Task objective | Copy the listing below line for line, but leave out the pictures.

The input |
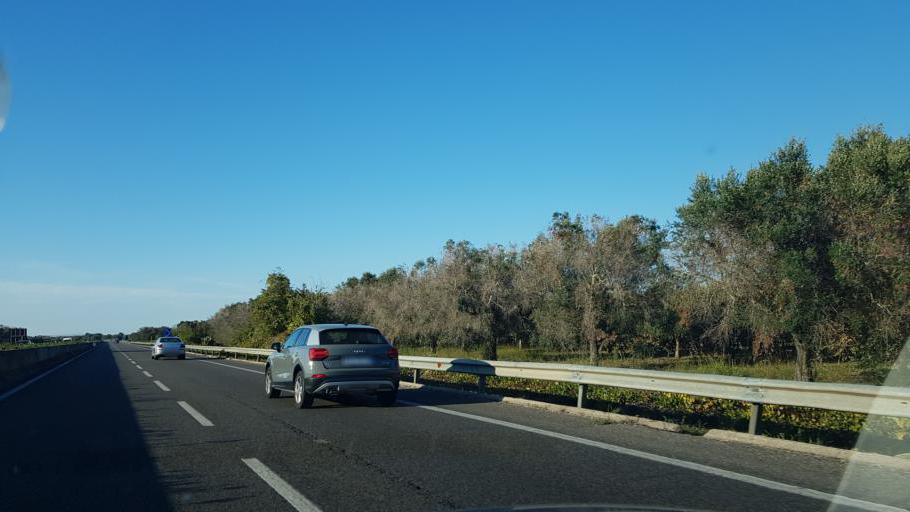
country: IT
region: Apulia
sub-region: Provincia di Brindisi
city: San Pietro Vernotico
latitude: 40.5261
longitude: 18.0134
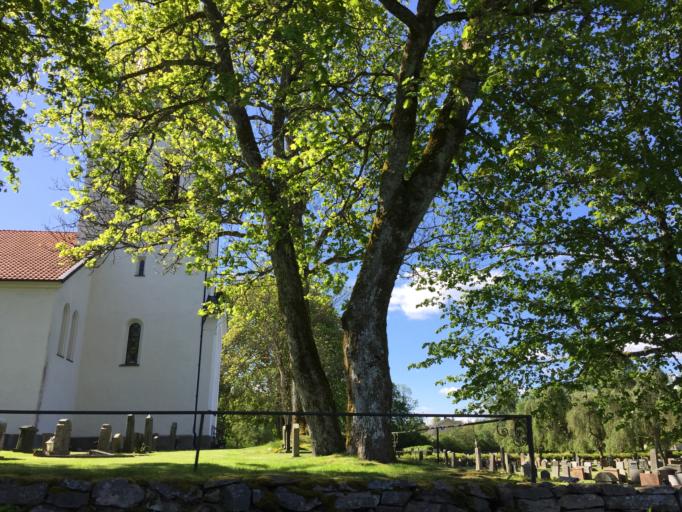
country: SE
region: Kronoberg
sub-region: Markaryds Kommun
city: Stromsnasbruk
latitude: 56.6183
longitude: 13.6084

Finished exercise |
country: IT
region: Apulia
sub-region: Provincia di Brindisi
city: San Pietro Vernotico
latitude: 40.5261
longitude: 18.0134
country: SE
region: Kronoberg
sub-region: Markaryds Kommun
city: Stromsnasbruk
latitude: 56.6183
longitude: 13.6084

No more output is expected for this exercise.